◆ Text block:
★ ★ ★ ★

Suffixes. Suffixes are also listed in two places: (i) the XP field lists any suffixes contained within the listed word, with a following right square bracket; (ii) the Suffixes field lists suffixes that can be added to the listed word, with those in parentheses being suffixes that can be added only after the immediately preceding suffix has been added. For instance, the word flesh can take the comparative suffix -er]02 “more” only after it has taken the adjective suffix  -y]1: fleshier but not *flesher *”more flesh”. The ends of strings of embedded suffixes are marked with a double right parenthesis. Regular nouns, verbs, adverbs, and adjectives can also add the normal inflectional suffixes, though they are not all listed in the Suffixes column. In some cases different suffixes can be affixed to two different senses of a homographic stem. For instance, at the word camp the suffixes -aign and -er01 suffixes can only be added to camp1 with the sense “Field, temporary dwelling” while -y1 can only be added to camp2 with the sense “Humorous banality”. Many of the suffixes are numbered. To find which suffix each number refers to, see the Suffixes table in the Lexis database.

★ ★ ★ ★

◆ Exercise brief:
Supply the next part of the passage on how suffixes are listed, picking up after its last sentence. The lines that come next have no role in this work.

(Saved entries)
★ ★ ★ ★

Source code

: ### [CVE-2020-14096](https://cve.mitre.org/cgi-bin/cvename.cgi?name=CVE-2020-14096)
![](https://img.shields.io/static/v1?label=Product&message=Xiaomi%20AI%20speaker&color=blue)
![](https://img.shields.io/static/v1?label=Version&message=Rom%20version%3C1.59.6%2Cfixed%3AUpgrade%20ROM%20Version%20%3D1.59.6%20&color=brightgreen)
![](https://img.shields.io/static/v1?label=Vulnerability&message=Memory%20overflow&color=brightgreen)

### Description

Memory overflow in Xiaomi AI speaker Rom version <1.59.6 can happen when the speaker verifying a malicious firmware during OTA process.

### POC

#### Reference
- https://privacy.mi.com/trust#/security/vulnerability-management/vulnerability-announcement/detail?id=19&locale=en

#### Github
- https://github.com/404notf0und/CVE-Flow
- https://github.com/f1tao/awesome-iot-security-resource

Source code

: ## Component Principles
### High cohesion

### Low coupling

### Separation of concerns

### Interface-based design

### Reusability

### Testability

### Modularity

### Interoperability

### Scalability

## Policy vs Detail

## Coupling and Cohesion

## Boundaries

★ ★ ★ ★

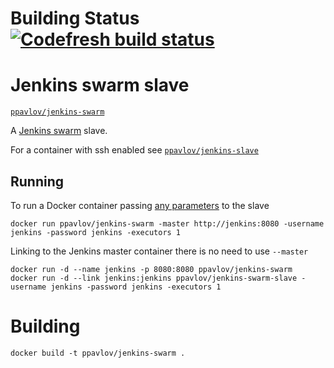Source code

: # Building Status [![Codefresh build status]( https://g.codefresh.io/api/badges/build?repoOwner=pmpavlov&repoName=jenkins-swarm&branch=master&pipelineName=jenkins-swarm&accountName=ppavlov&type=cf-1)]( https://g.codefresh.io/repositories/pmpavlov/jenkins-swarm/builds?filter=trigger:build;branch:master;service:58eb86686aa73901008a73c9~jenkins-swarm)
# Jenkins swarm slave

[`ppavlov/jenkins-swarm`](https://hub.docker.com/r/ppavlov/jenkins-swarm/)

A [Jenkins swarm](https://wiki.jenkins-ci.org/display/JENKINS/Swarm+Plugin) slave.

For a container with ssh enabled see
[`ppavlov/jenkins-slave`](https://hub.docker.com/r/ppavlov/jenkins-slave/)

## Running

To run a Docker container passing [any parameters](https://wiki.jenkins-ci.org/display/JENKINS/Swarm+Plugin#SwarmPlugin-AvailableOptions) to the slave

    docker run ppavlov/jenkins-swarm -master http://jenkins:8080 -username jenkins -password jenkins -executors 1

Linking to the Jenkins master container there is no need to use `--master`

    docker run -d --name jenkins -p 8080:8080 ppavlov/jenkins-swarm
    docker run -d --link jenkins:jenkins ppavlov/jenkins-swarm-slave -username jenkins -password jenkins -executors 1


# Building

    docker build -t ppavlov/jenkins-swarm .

★ ★ ★ ★

◆ Your response:
Rank. This field is meant to help some in deciding when to introduce certain words to students. It is based on the Thorndike-Lorge Teacher’s Word Book of 30,000 Words (New York: Teachers College Press, 1944, 1972), which suggests appropriate grade levels. “A” would include “AA”; “B” would include “A” and “AA”, etc. Obviously this Rank and the following Iowa ranking are both quite approximate:

AA = Appropriate for grades 1-2.
A = Appropriate for grade 3
B = Appropriate for grade 4 (A T-L score of 49-20)
C = Appropriate for grades 5-6 (A T-L score of 19-10)
D = Appropriate for grades 7-8 (A T-L score of 9-6)

Words with a T-L score of less than 6 are tagged with that score but not assigned to a grade level.

Iowa. Suggests the level of difficulty for some of the words in the database, based on the percentages of fourth graders who spelled the given word correctly in The New Iowa Spelling Scale (Iowa City: State University of Iowa, nd). A suggested categorization would be:

0-19 = Very hard
20-39 = Hard
40-59 = Medium
60-79 = Easy
80- = Very Easy

Characters. The number of characters (letters, punctuation, and blank spaces) in each word.

Syllables. The number of syllables in each word.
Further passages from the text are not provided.